• Given data:
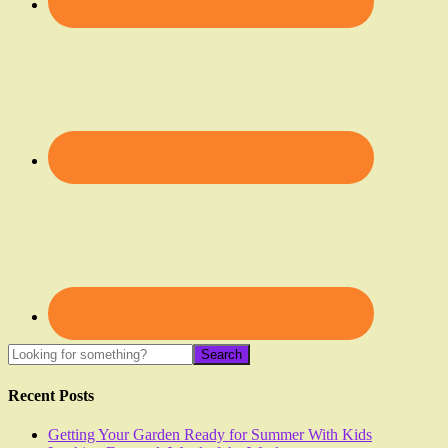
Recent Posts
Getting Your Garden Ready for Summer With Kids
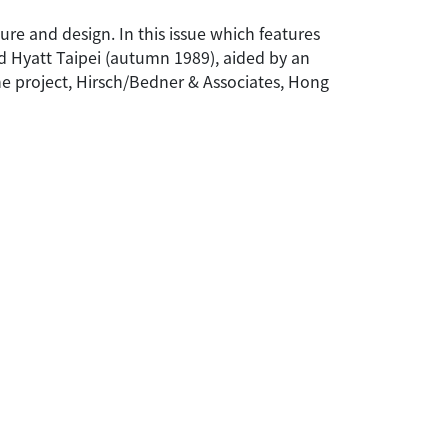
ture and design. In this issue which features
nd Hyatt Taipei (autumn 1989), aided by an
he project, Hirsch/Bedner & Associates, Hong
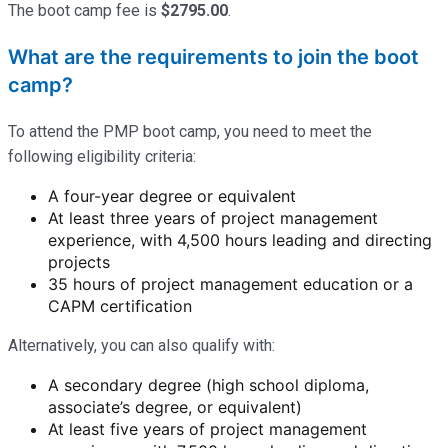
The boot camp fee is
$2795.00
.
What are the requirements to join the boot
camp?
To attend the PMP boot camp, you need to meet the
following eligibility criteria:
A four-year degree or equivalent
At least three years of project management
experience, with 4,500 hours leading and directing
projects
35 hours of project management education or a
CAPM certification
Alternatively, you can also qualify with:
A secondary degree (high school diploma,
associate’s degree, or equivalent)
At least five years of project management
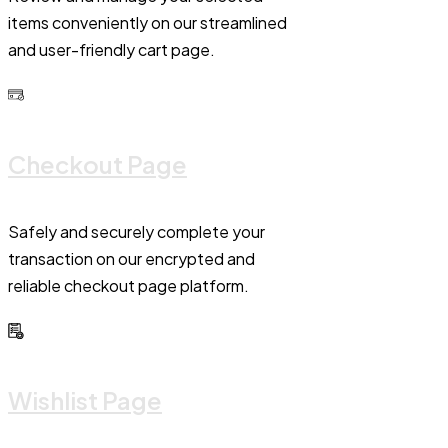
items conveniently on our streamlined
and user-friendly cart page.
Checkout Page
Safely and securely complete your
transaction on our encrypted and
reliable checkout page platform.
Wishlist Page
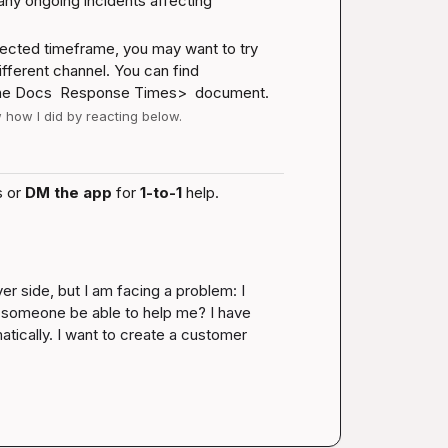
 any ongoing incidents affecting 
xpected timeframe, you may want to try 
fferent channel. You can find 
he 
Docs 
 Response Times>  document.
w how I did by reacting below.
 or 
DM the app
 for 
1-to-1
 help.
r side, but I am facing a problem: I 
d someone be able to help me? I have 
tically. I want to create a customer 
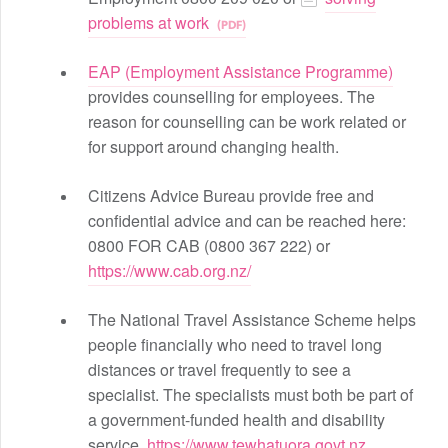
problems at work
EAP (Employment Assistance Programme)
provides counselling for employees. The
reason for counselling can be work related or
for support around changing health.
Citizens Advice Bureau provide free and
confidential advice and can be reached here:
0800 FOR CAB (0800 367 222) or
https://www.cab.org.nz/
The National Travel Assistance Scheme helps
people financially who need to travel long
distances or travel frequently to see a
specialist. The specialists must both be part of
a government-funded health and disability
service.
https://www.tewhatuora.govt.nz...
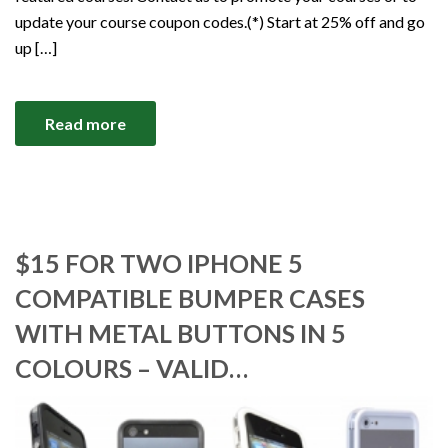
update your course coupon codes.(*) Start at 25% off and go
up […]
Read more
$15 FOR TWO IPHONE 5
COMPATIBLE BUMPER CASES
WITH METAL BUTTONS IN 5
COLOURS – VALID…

• Task directions: Each line with the string "need" counts once; report how many such lines the material has, as a bare number.

• Answer to the problem: 2